Passage for review ::
----

Audio/Video Latency and its Relation to Lip Sync
A history of audio and video latency from the engineering perspective of consumer electronics.
Now-obsolete analog CRT televisions and monitors would have less than a microsecond of latency between when a video signal arrived at the display and when that signal could be seen as light on the display.3 Audio amplifiers would have a similarly low latency. In this era of consumer electronics, the audio or video latency of a TV, monitor, or audio amplifier was negligible in almost all cases.
Once digital display technologies such as LCD panels became widely used in TVs and monitors and digital audio standards such as audio over HDMI became prevalent, a delay caused by digital processing the input signal was introduced. This delay resulted in a much higher audio and video latency than analog devices of the past. A latency of greater than 100 milliseconds became common, even with digital devices that were given a digital input signal.4 This new technology, with higher audio and video latency, became problematic when real-time input from a user was represented as output on a digital display or amplifier. Some examples include computer usage, video games, and esports. Another problem relating to audio/video synchronization (lip sync) arose when a setup may have a separate audio system and television, each with different output latency.
June, 2006: HDMI “Auto Lipsync”
The issue of audio/video synchronization was enough of a concern that the June 2006 HDMI Specification 1.3 introduced a standard way for HDMI “sinks” (such as TVs, receivers, soundbars, repeaters, etc.) to report their audio and video latency, enabling a new HDMI feature called “Auto Lipsync Correction”.5 This latency information was communicated over EDID data for video and audio in progressive and interlaced modes.6 With this new standard a receiver could be connected to a TV, learn about the TV’s video latency, and delay its audio output by the same amount that the TV was delaying video output, thus synchronizing the audio and video output of the A/V system.
“The latency values within these fields indicate the amount of time between the video or audio entering the HDMI input to the actual presentation to the user (on a display or speakers), whether that presentation is performed by the device itself or by another device downstream.”HDMI Specification 1.3, Section 8.9.1 “EDID Latency Info”

----

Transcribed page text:
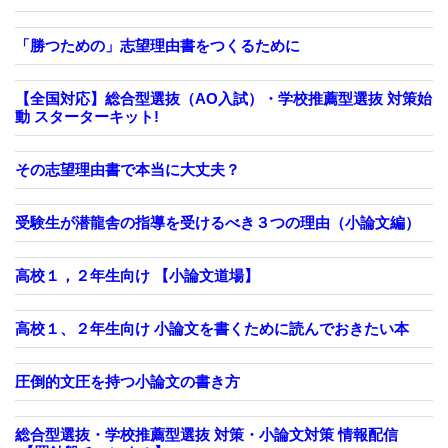
「勝つための」志望理由書をつくるために
【全国対応】総合型選抜（AO入試）・学校推薦型選抜 対策始
動 スターターキット!
その志望理由書で本当に大丈夫？
受験生が潜龍舎の指導を受けるべき３つの理由（小論文編）
高校１，２年生向け 【小論文道場】
高校１、２年生向け 小論文を書くために読んでおきたい本
圧倒的文圧を持つ小論文の書き方
総合型選抜・学校推薦型選抜 対策・小論文対策 情報配信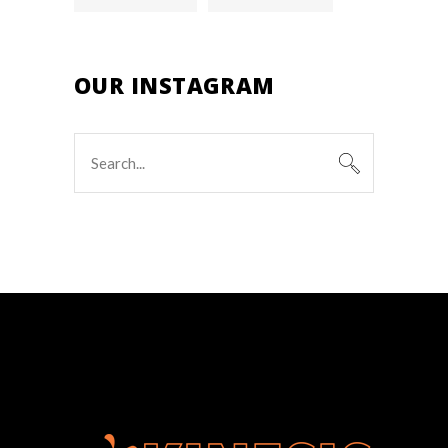
OUR INSTAGRAM
Search
for: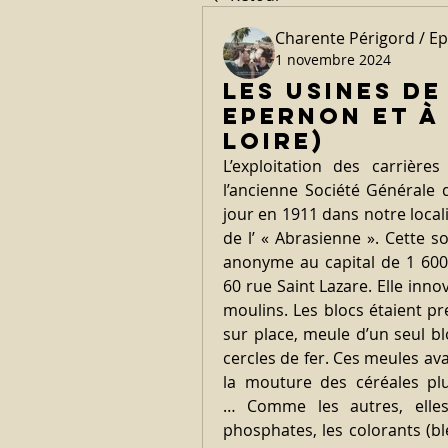
Charente Périgord / E
1 novembre 2024
Les usines de
Epernon et à
Loire)
L’exploitation des carrières
l’ancienne Société Générale de
jour en 1911 dans notre locali
de l’ « Abrasienne ». Cette s
anonyme au capital de 1 600 0
60 rue Saint Lazare. Elle innov
moulins. Les blocs étaient p
sur place, meule d’un seul b
cercles de fer. Ces meules av
la mouture des céréales plu
… Comme les autres, elles 
phosphates, les colorants (b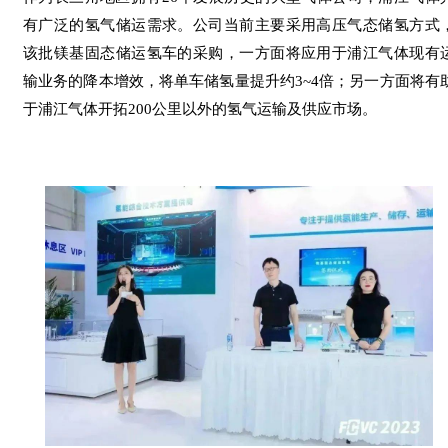
有广泛的氢气储运需求。公司当前主要采用高压气态储氢方式
该批镁基固态储运氢车的采购，一方面将应用于浦江气体现有
输业务的降本增效，将单车储氢量提升约3~4倍；另一方面将有
于浦江气体开拓200公里以外的氢气运输及供应市场。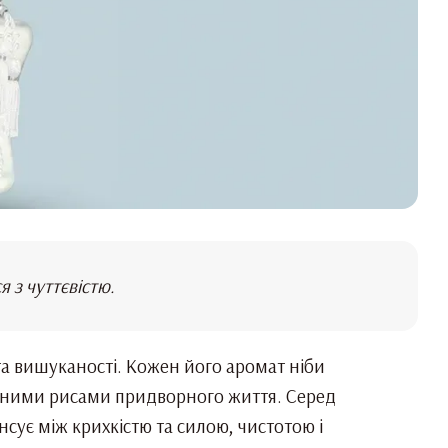
я з чуттєвістю.
а вишуканості. Кожен його аромат ніби
’ємними рисами придворного життя. Серед
сує між крихкістю та силою, чистотою і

----

What the task asks :: Write out word for word the section of the article on audio and video latency that begins with the words "Once digital display" and ends with "different output latency.".

Written response ::
Once digital display technologies such as LCD panels became widely used in TVs and monitors and digital audio standards such as audio over HDMI became prevalent, a delay caused by digital processing the input signal was introduced. This delay resulted in a much higher audio and video latency than analog devices of the past. A latency of greater than 100 milliseconds became common, even with digital devices that were given a digital input signal.4 This new technology, with higher audio and video latency, became problematic when real-time input from a user was represented as output on a digital display or amplifier. Some examples include computer usage, video games, and esports. Another problem relating to audio/video synchronization (lip sync) arose when a setup may have a separate audio system and television, each with different output latency.